Beforehand, nurses could assess for outstanding impairments or limitations such as; language barrier or hearing impairments that would be a hindrance to clients understanding during the process of informed consent (Wilhite, 2010). These are initiatives taken by the nurse to assist and encourage clients’ autonomy.
On balance, literatures referenced are in favour for nurses playing a major role in securing informed consent (Wilhite, 2010; Chavarriaga, 2000; Simpson, 2010; Aveyard, 2002; McHale, 2009; Michael, 2002 & Hall et al., 2012).

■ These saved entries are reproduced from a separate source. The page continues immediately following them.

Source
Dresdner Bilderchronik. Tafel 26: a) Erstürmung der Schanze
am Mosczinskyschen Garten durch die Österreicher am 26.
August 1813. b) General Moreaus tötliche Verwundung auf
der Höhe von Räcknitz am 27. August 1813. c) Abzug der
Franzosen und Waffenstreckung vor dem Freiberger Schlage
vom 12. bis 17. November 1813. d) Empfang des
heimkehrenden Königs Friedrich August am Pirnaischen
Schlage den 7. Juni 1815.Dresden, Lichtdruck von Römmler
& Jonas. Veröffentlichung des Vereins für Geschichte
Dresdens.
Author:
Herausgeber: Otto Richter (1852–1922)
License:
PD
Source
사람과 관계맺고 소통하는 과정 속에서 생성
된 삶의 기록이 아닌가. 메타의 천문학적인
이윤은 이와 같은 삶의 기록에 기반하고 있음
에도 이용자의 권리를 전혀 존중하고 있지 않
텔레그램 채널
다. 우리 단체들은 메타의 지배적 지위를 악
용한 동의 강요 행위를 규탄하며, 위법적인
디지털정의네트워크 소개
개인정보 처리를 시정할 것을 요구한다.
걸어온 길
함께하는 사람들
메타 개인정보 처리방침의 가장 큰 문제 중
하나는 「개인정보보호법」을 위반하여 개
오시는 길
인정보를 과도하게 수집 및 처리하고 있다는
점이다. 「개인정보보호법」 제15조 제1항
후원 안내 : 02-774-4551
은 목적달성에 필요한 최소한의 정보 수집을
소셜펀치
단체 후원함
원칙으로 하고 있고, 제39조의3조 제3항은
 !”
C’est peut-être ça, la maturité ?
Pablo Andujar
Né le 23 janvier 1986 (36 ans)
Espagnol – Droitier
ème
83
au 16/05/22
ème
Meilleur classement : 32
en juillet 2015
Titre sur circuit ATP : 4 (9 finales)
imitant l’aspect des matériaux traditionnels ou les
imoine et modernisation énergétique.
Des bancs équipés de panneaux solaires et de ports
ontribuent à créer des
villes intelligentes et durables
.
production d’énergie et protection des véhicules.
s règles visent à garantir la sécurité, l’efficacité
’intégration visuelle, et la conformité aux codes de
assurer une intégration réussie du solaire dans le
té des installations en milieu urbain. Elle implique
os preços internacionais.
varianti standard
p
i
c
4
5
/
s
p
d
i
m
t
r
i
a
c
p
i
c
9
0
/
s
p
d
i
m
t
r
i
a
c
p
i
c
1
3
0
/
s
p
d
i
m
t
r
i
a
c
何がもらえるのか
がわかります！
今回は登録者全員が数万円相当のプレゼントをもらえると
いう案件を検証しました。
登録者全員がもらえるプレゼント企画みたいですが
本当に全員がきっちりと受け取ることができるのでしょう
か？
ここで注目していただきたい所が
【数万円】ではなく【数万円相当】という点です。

Legal nurses (Wilhite, 2010; Simpson, 2010 & Michael, 2002) who authored the literatures emphasise and define on the major role of nurses securing informed consent, Philosopher (Aveyard, 2002 p.243) reaffirms that nurses are required to obtain informed consent prior to nursing care as she views that “nurses should not be mechanistic but should be determined by the need of individual patients”.
Finally, this essay has explained the central importance of whether nurses should or should not play a key role in securing an informed consent. The writer for one believes that nurses should play a major role to secure informed consent for nursing procedures to a greater extend. We are compelled as it is stipulated and articulates in the SNB and NMC code of ethics and conduct. When informed consent is obtained, it acts as a safeguard against legality issues; battery and false imprisonment. However nurses may be faced with obstructions such as time constrains and may choose to obtain implied consent instead. Nurses may face with dilemma when client abuse the freedom of choice and refuse treatment. In spite of those constrictions, in reality, nurses are bounded by guidelines to follow. Thus, nurses have to try their best to accomplish it.